I deploy this application on two web sites, one of which is in English and the 
other of which is in Korean.  For historical reasons, I need to serve the 
pages on the English site using ISO-8859-1.  However, I serve the pages on the 
Korean site using UTF-8.  In order to faciliate serving the pages using ISO-
8859-1 on the English site and using UTF-8 on the Korean site, none of the JSP 
pages specify a content type or a charset.  Instead, I specify the default 
charset in the Orion configuration.  Setting the default charset in the Orion 
configuration causes Orion to use that charset when creating Writer and Reader 
instances, enabling my application to both send pages to the browser and 
receive request parameters from the browser using the specified charset.

Here is what happens when Orion is configured to use UTF-8 as the default 
charset and I attempt to import a relative JSP page using <c:import 
url="/the/relative/page.jsp">.  Because the page is local, <c:import> follows 
some shortcut logic that avoids the creation of a URL and handles the import 
by passing a response wrapper to the local request dispatcher.  Calling the 
request dispatcher passes control to Orion.  A few cycles later, Orion calls 
getOutputStream on the response wrapper and wraps the output stream in a 
Writer that uses UTF-8.  The imported JSP writes to this Writer.  Once the 
imported JSP returns, <c:import> invokes getString on the response wrapper.  
If Orion had called getWriter on the response wrapper, then no character/byte 
translation would have taken place, and the encoding of the Writer would have 
been irrelevant.  But since Orion called getOutputStream on the response 
wrapper, the wrapper only has access to the bytes written to the stream, and 
the getString method must decode them back into characters in order to 
construct a String to return.  Here is where things go wrong.  Although the 
characters from the imported JSP were encoded using UTF-8, because the 
<c:import> tag has no charEncoding attribute, the getString method decodes 
them as ISO-8859-1, and of course, they are incorrect.

This behavior seems inconsistent with the way that <c:import> would work if it 
did not use the request dispatcher.  If I wrote <c:import 
url="http://www.myserver.com/the/relative/page.jsp">, then <c:import> would 
note the content encoding of the resource and instantiate an appropriate 
Reader.  I think that it would make sense for the response wrapper that 
<c:import> passes to the response wrapper to pay attention to any calls to its 
setContentType method and use that information when decoding the bytes from 
the output stream.
Comment 1 Felipe Leme 2003-08-22 05:05:48 UTC
>Although the 
>characters from the imported JSP were encoded using UTF-8, because the 
><c:import> tag has no charEncoding attribute, the getString method decodes 
>them as ISO-8859-1, and of course, they are incorrect.

Hi Wills,

Sorry if I didn't understand correctly your problem, but have you tried to set
the charEncoding attribute to UTF-8? If so, did it work this way?

Felipe
Comment 2 Pierre Delisle 2004-01-14 21:18:58 UTC
My head hurts, but I finally think I understand your problem :-)

Orion uses the OutputStream of c:import's ResponseWrapper and you'd
like the following two things to happen:

   1. calling setContentType() on the ResponseWrapper should not be ignored
   2. getString() on the ResponseWrapper should take into consideration
      the contentType that may have been set by (1).

However, the JSTL spec is quite clear in section 7.4 that 
relative URLs in the same context are processed in the
same way as the include action of the JSP spec.

And the JSP spec clearly states that:

  An included page cannot change the response status code or set headers. 
  This precludes invoking methods like setCookie.

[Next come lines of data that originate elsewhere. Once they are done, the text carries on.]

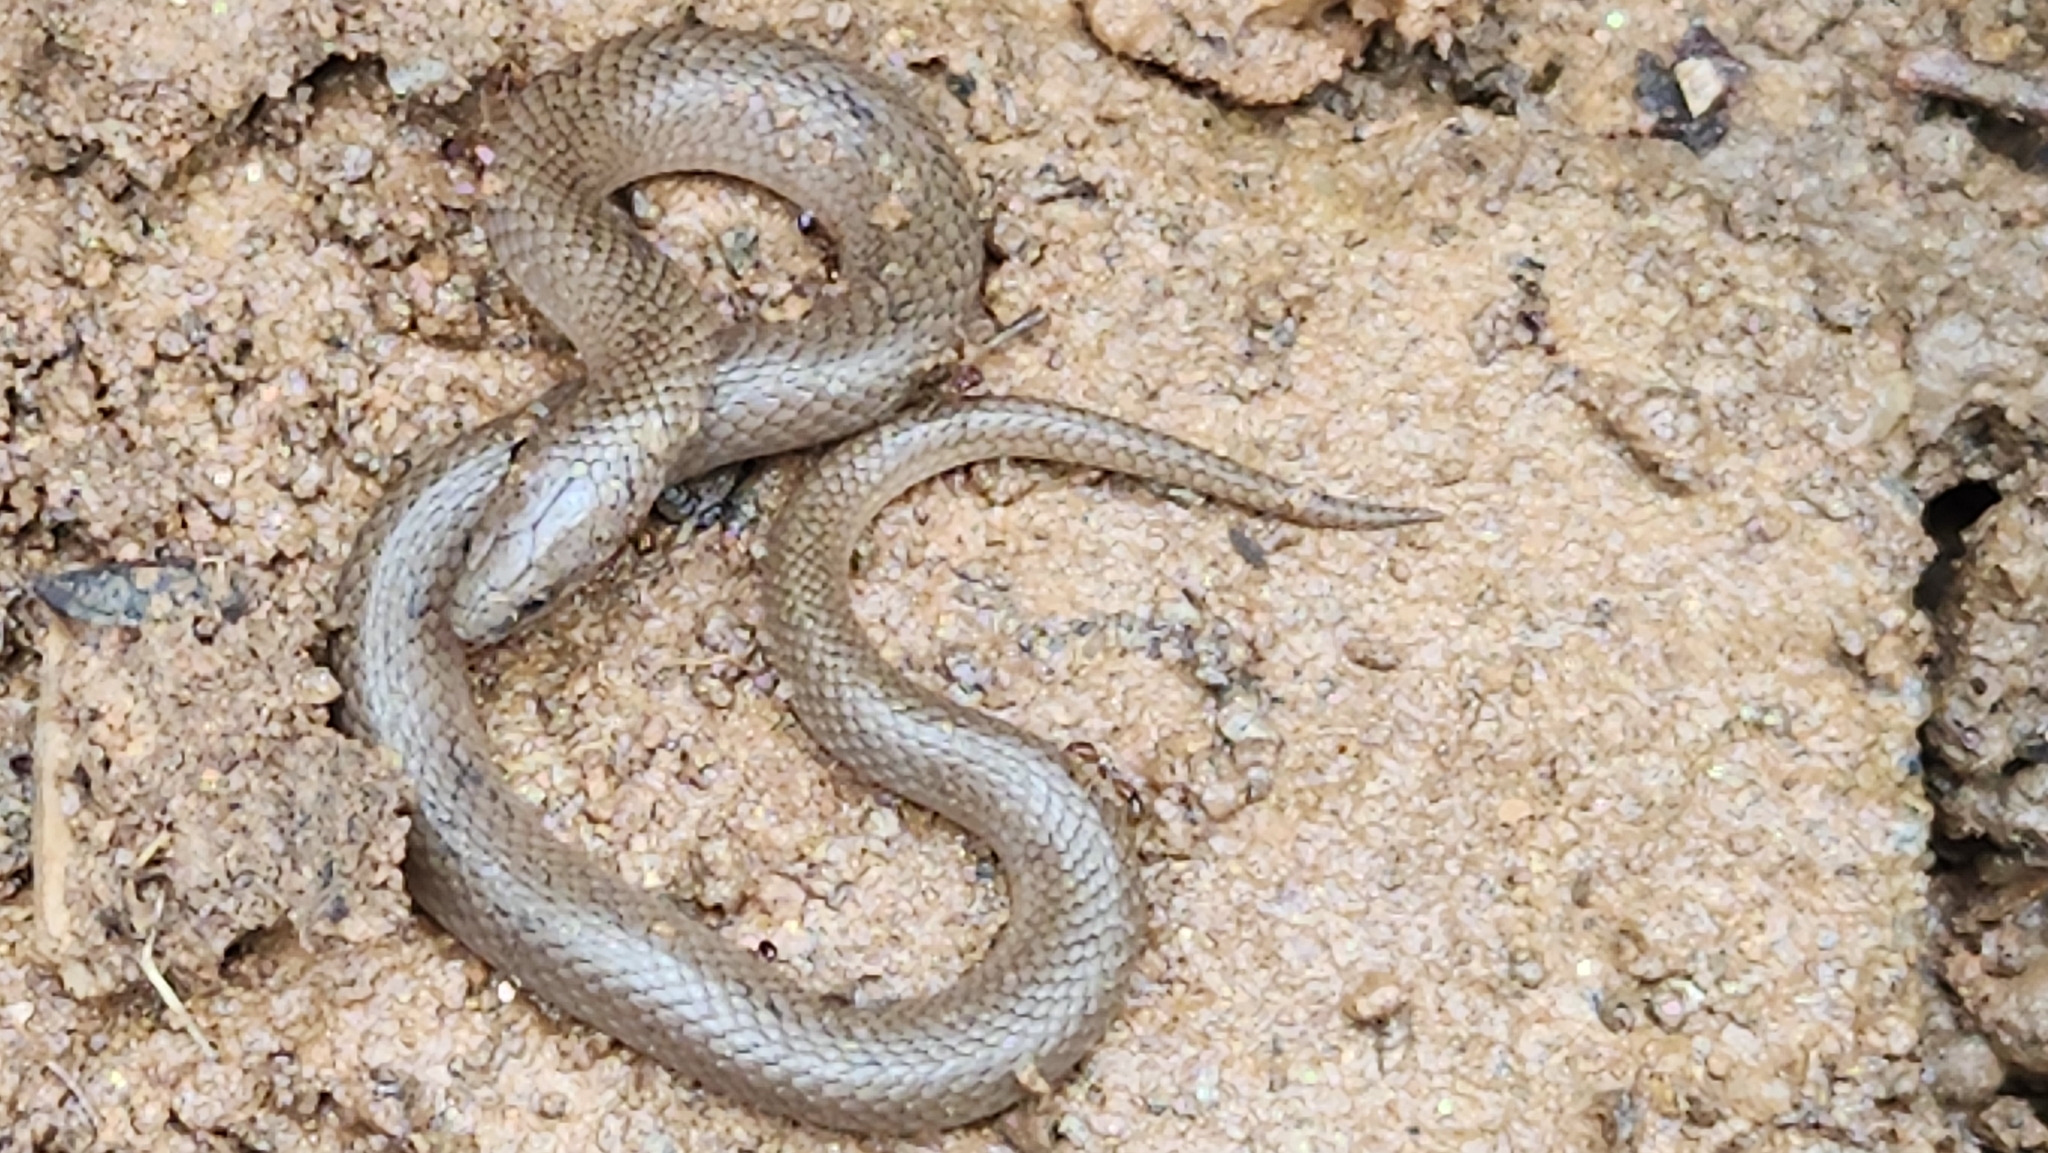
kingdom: Animalia
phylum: Chordata
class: Squamata
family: Colubridae
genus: Virginia
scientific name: Virginia valeriae
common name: Smooth earth snake
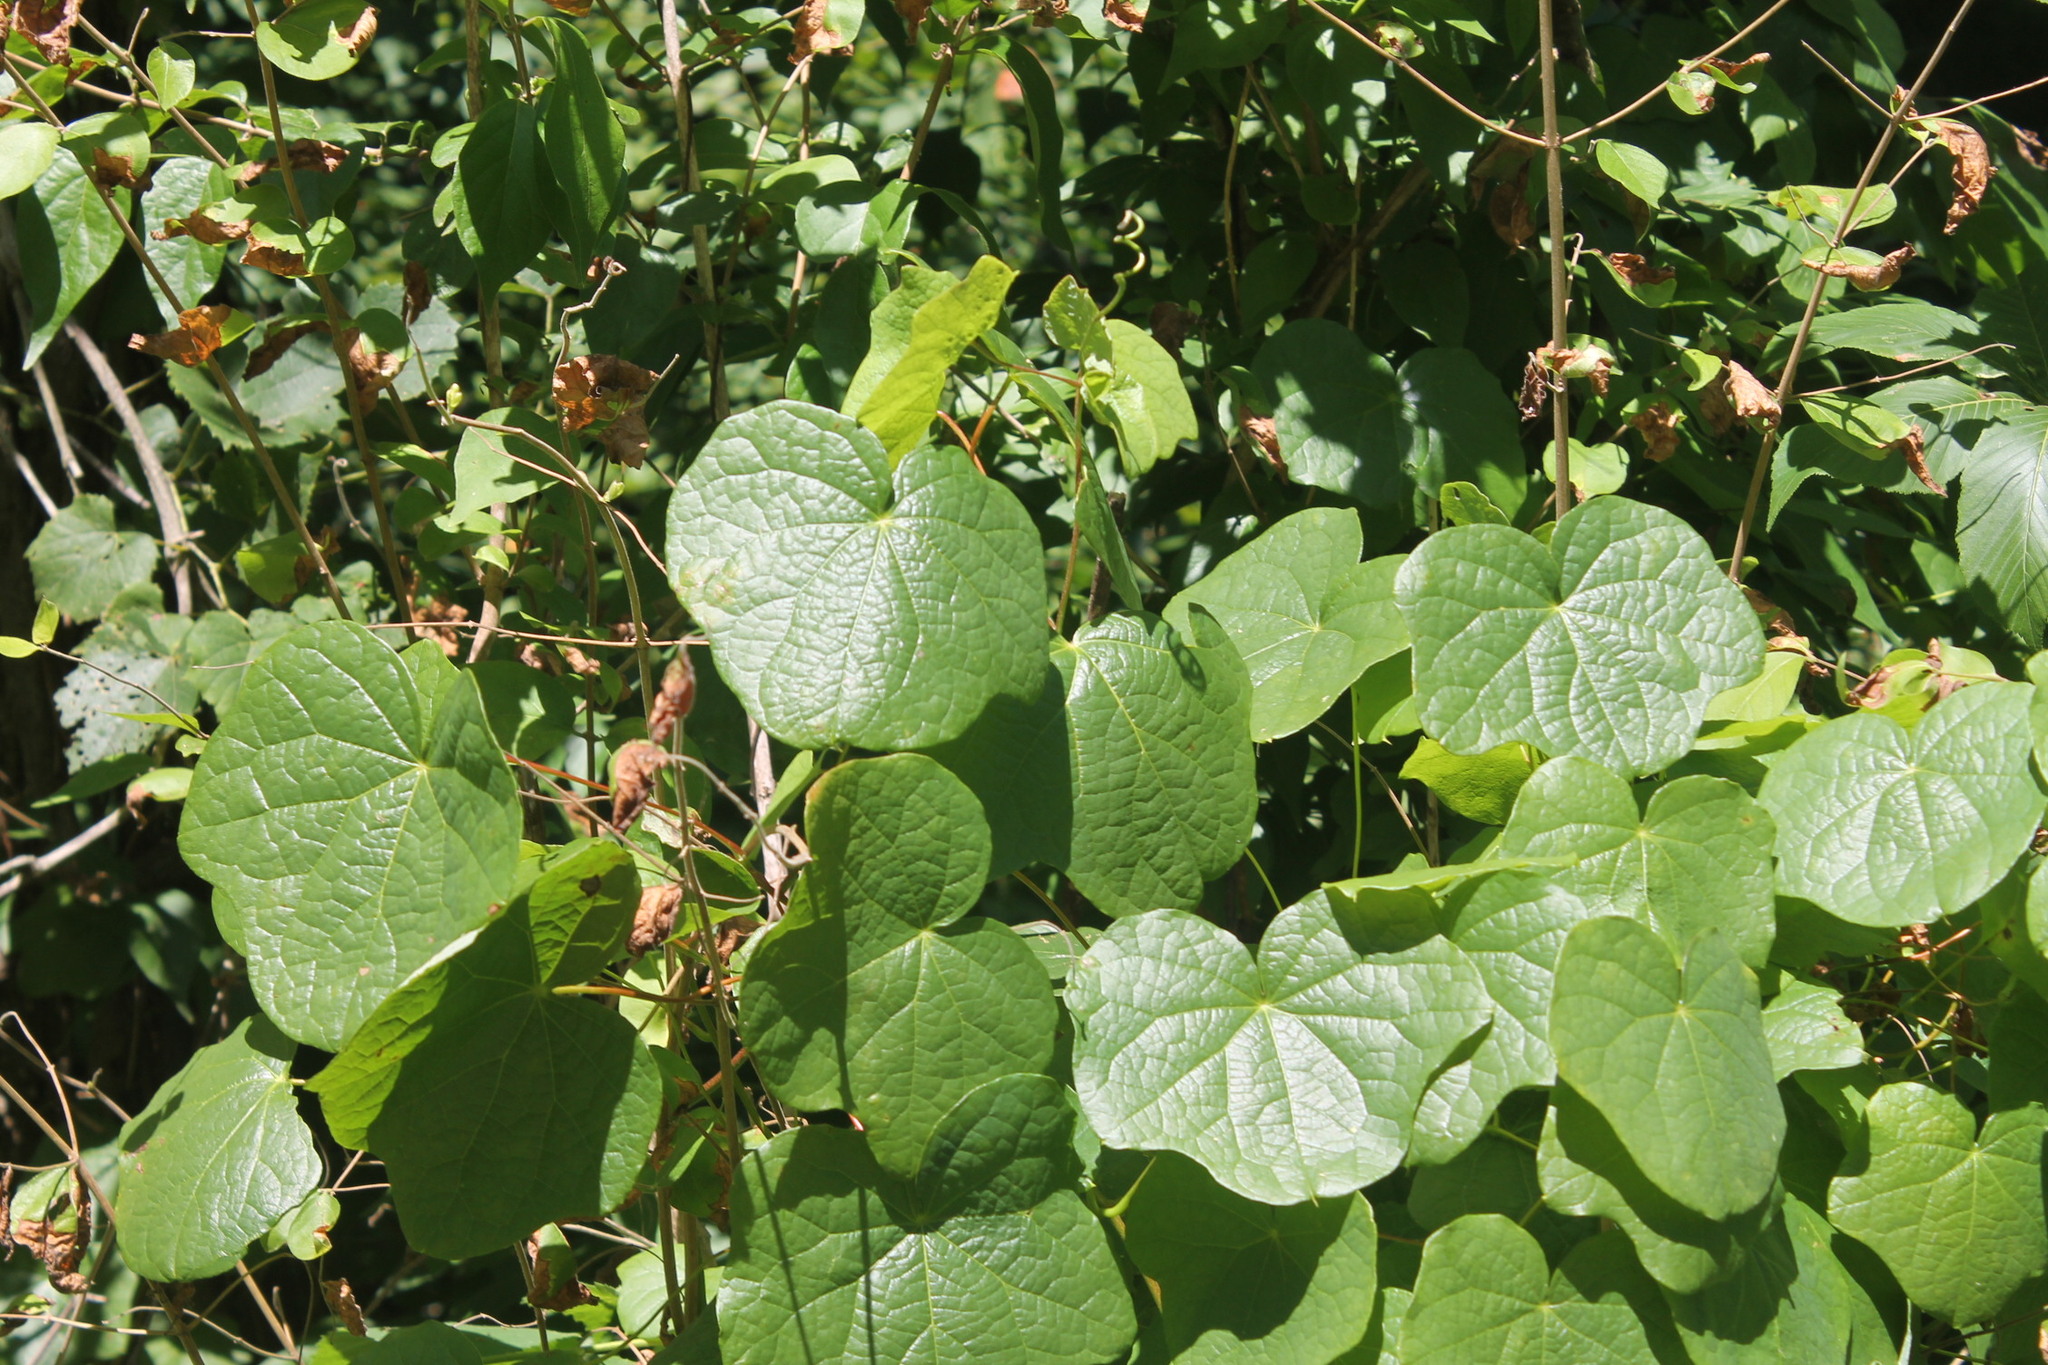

Attempts to invoke 
  these methods will be ignored.

A quick look at Jasper in Tomcat shows that the ResponseWrapper used
in a <jsp:include> action even throws an exception if getOutputStream()
is called. We should probably do that as well in JSTL for <c:import> 
of a relative URL to be consistent with <jsp:include>.

At any rate, I don't think there is anything we can do for the problem
you've stated in this bug report. If you think otherwise, we'll be
happy to consider your counter arguments.